**What you are asked to do:** Output each line of the material exactly as it stands.

**Exercise data:**
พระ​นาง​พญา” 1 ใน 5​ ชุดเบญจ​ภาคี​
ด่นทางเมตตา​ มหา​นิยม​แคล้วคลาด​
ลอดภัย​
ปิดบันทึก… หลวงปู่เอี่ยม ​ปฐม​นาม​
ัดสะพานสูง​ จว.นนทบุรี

**Task answer:**
พระ​นาง​พญา” 1 ใน 5​ ชุดเบญจ​ภาคี​
ด่นทางเมตตา​ มหา​นิยม​แคล้วคลาด​
ลอดภัย​
ปิดบันทึก… หลวงปู่เอี่ยม ​ปฐม​นาม​
ัดสะพานสูง​ จว.นนทบุรี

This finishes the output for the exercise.